Filtering the records below, copy only those lines that include the word "scroll".

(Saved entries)
++++++++++

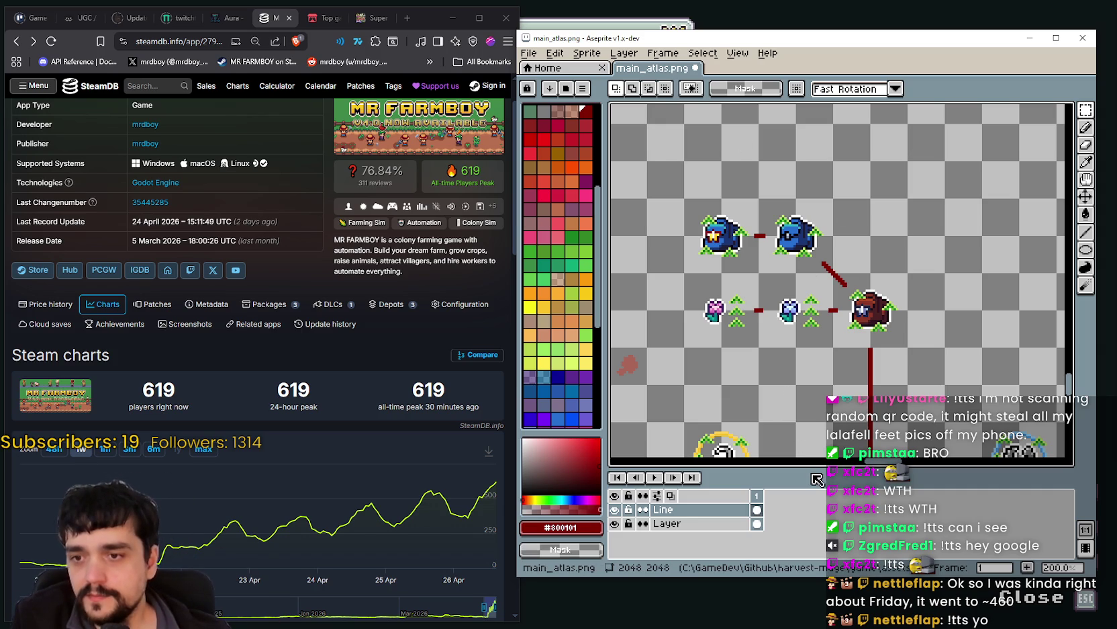
# Shrink the timeline for a taller canvas, then pan to the sprite row and tool icons
pyautogui.moveTo(816, 479); pyautogui.dragTo(816, 499)
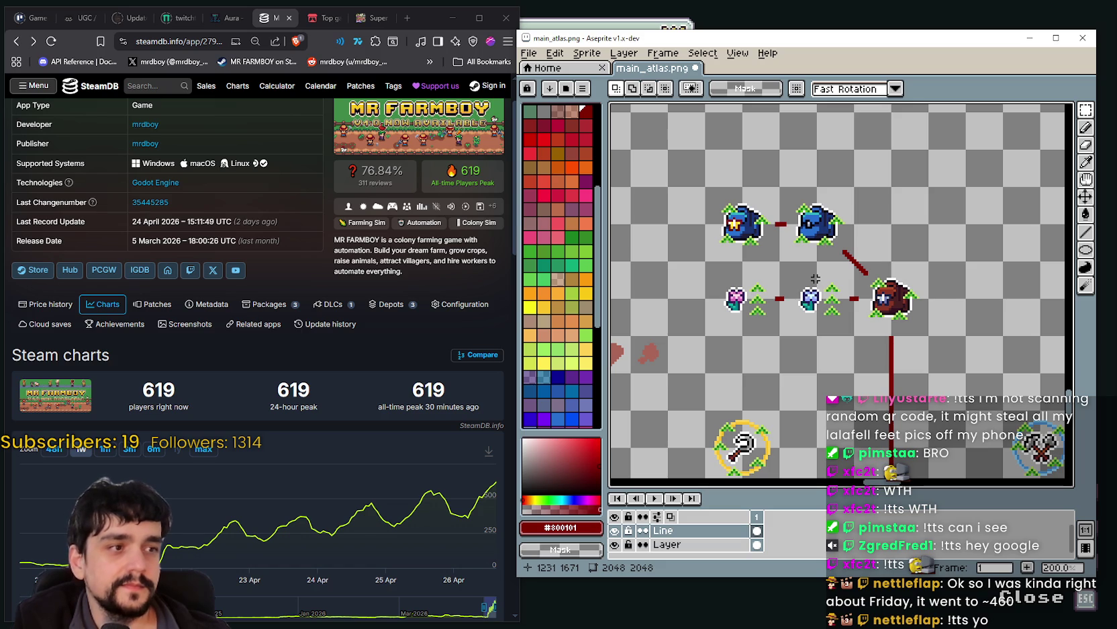
pyautogui.scroll(-2, 816, 276)
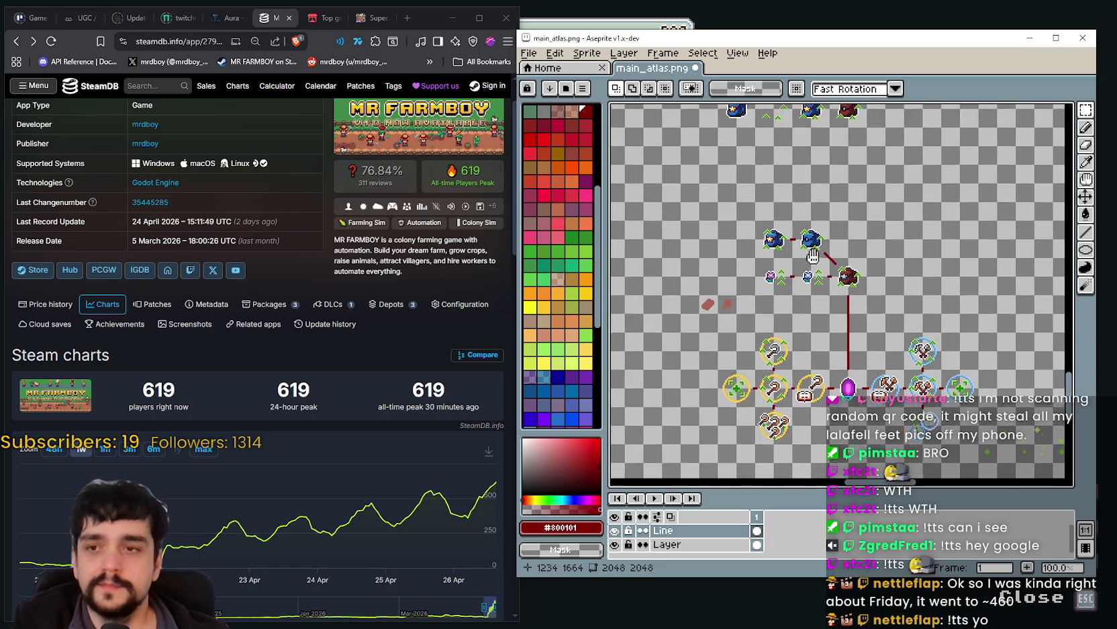
pyautogui.moveTo(896, 299); pyautogui.dragTo(928, 405)
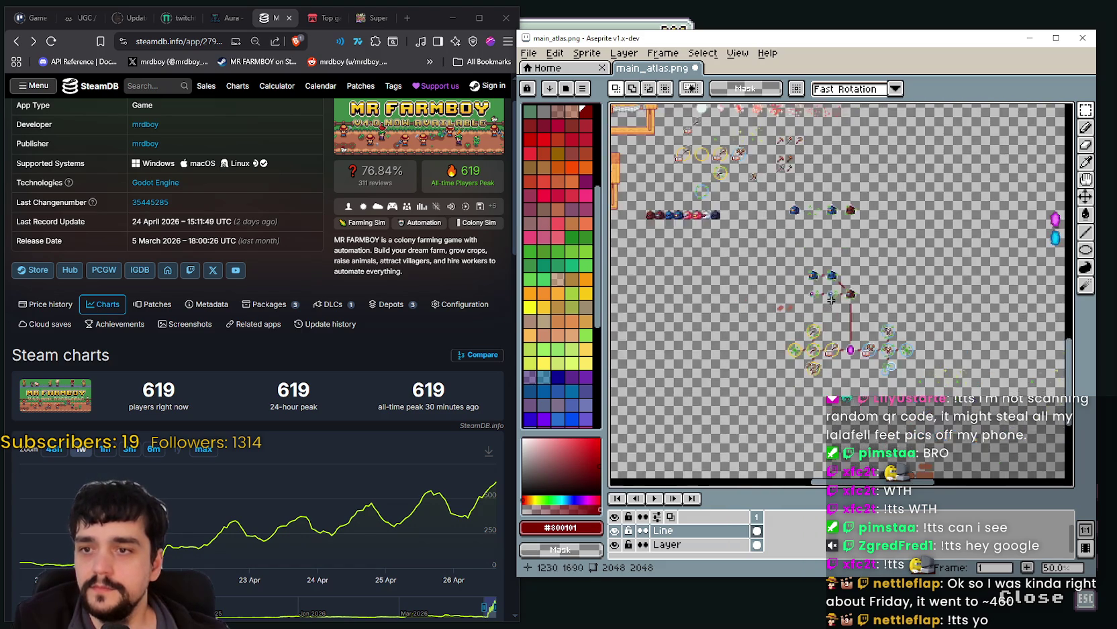
pyautogui.moveTo(821, 281)
pyautogui.mouseDown()
pyautogui.moveTo(837, 354)
pyautogui.moveTo(613, 347)
pyautogui.moveTo(871, 362)
pyautogui.moveTo(873, 341)
pyautogui.moveTo(760, 198)
pyautogui.moveTo(798, 330)
pyautogui.mouseUp()
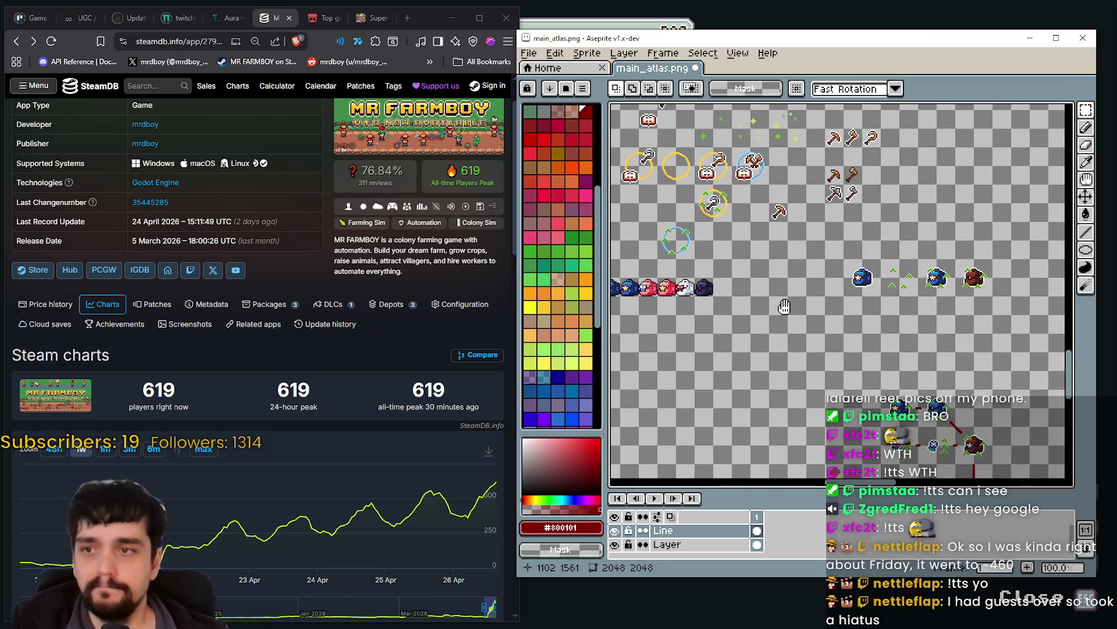
# Save main_atlas.png with Ctrl+S while recentring on the skill-tree layout
pyautogui.moveTo(784, 306); pyautogui.dragTo(757, 268)
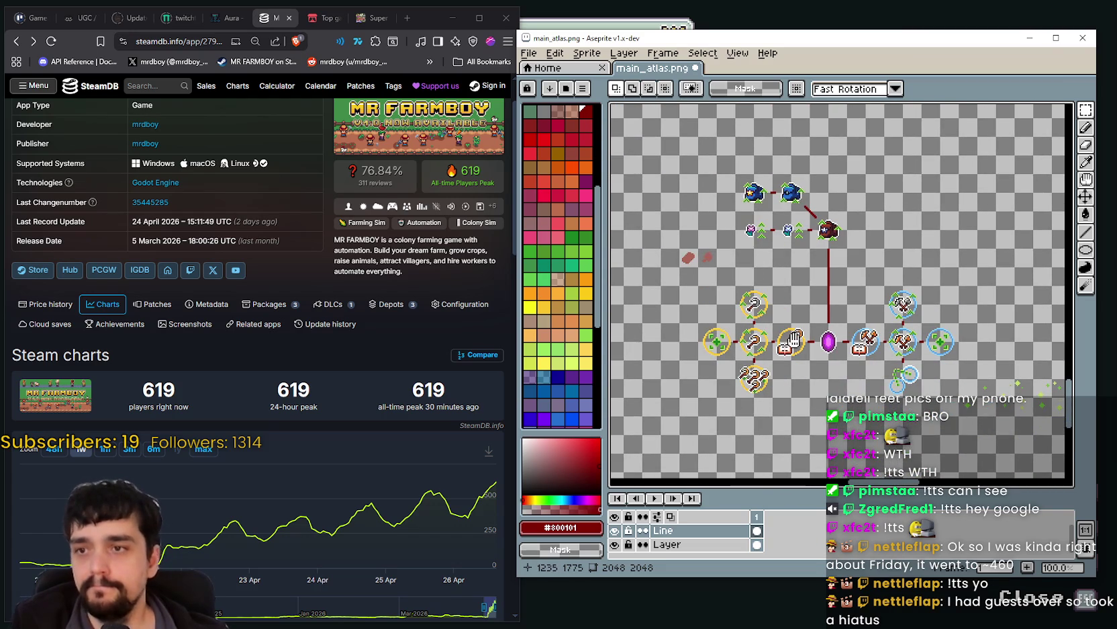
pyautogui.press('ctrl+s')
pyautogui.moveTo(793, 339)
pyautogui.mouseDown()
pyautogui.moveTo(878, 301)
pyautogui.moveTo(763, 254)
pyautogui.mouseUp()
pyautogui.scroll(-2, 794, 386)
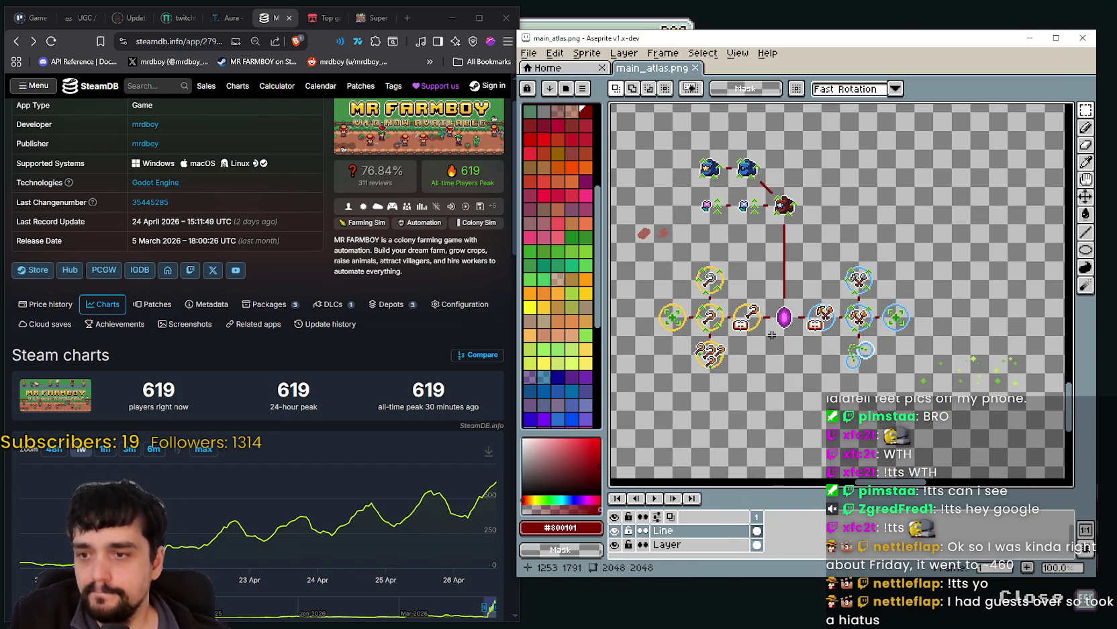
# Make Layer the active layer, zoom around the atlas, then switch to the Explorer Weapons window
pyautogui.click(667, 545)
pyautogui.scroll(2, 762, 289)
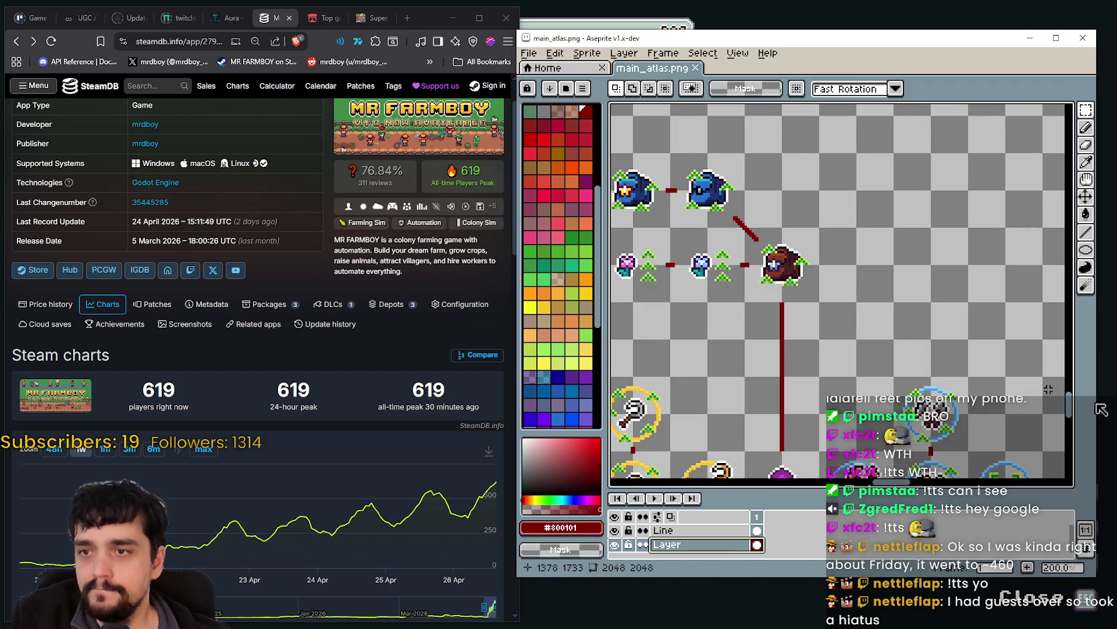
pyautogui.scroll(-2, 772, 327)
pyautogui.scroll(1, 783, 255)
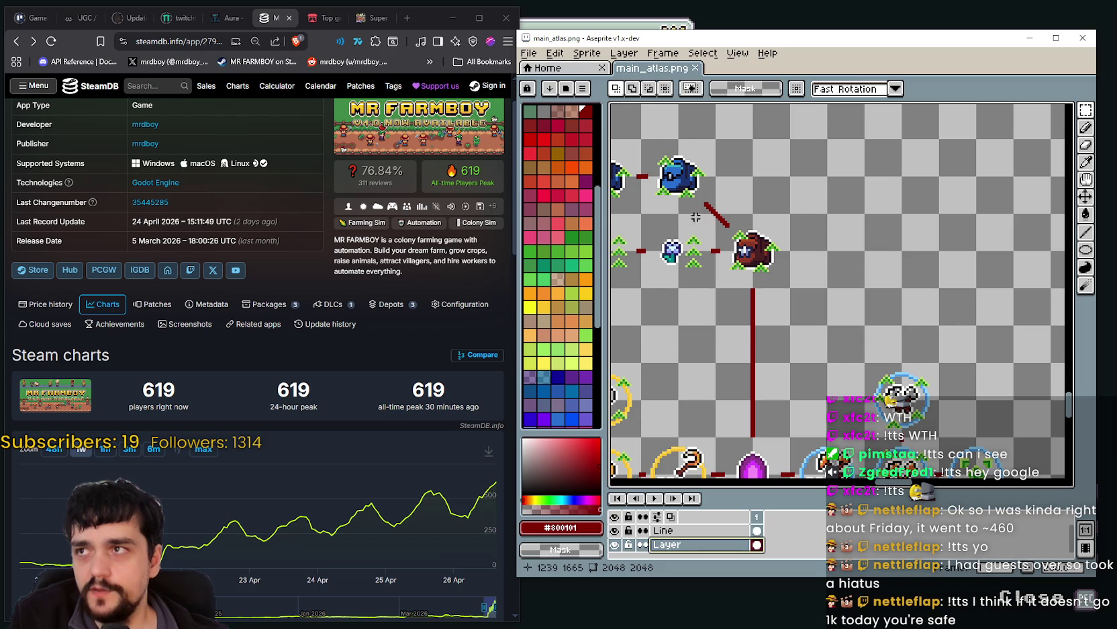
pyautogui.scroll(-3, 878, 173)
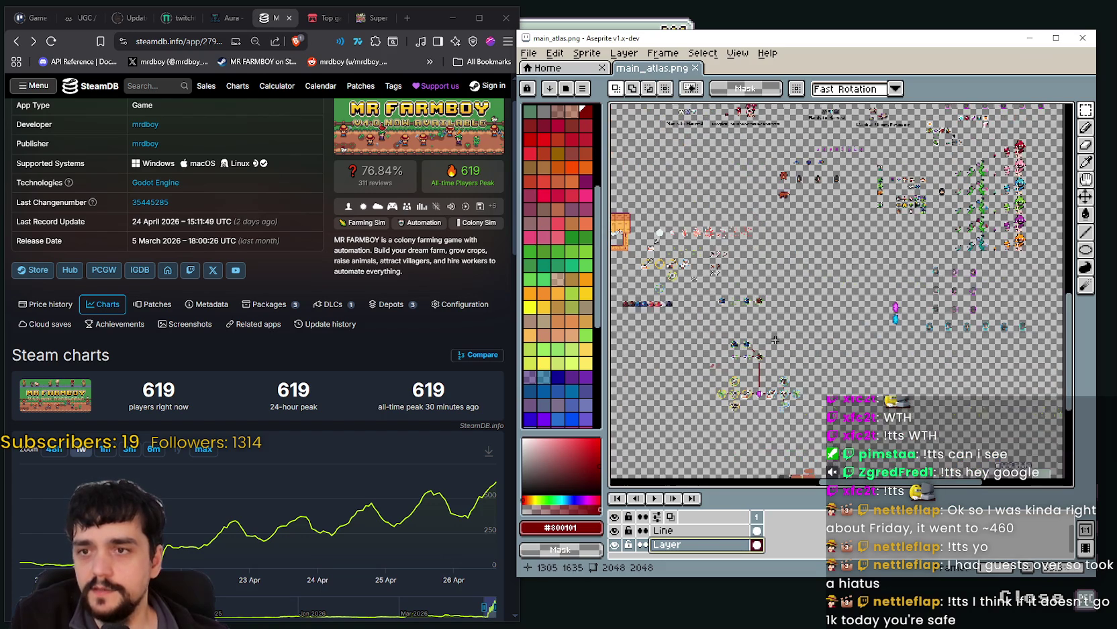
pyautogui.scroll(-3, 746, 249)
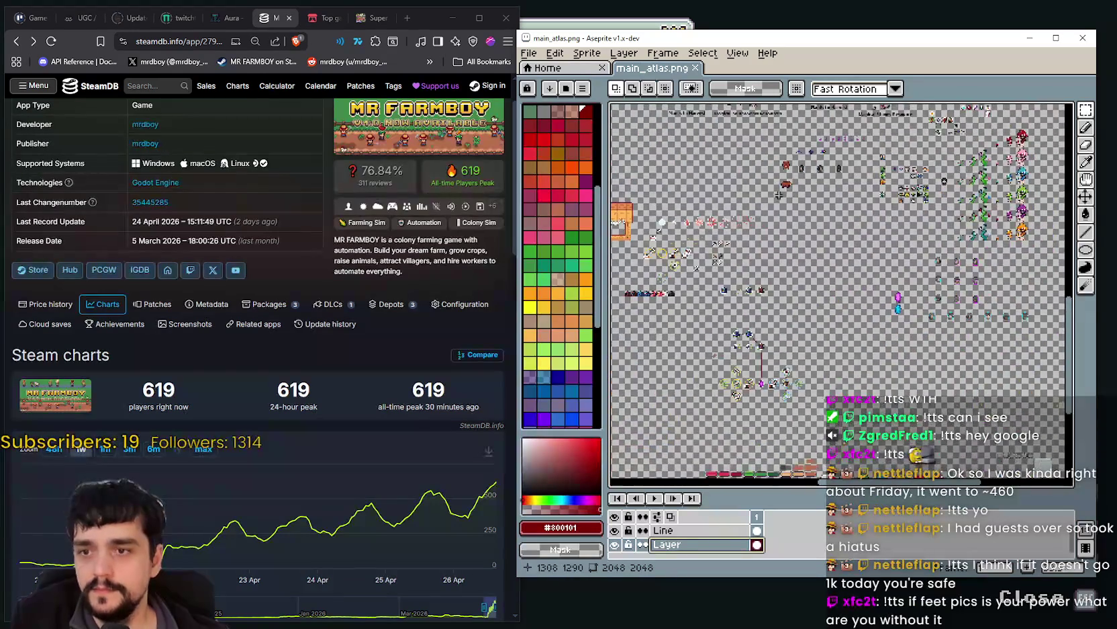
pyautogui.scroll(-2, 765, 288)
pyautogui.scroll(-1, 763, 278)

++++++++++

Task output:
pyautogui.scroll(-2, 816, 276)
pyautogui.scroll(-2, 794, 386)
pyautogui.scroll(2, 762, 289)
pyautogui.scroll(-2, 772, 327)
pyautogui.scroll(1, 783, 255)
pyautogui.scroll(-3, 878, 173)
pyautogui.scroll(-3, 746, 249)
pyautogui.scroll(-2, 765, 288)
pyautogui.scroll(-1, 763, 278)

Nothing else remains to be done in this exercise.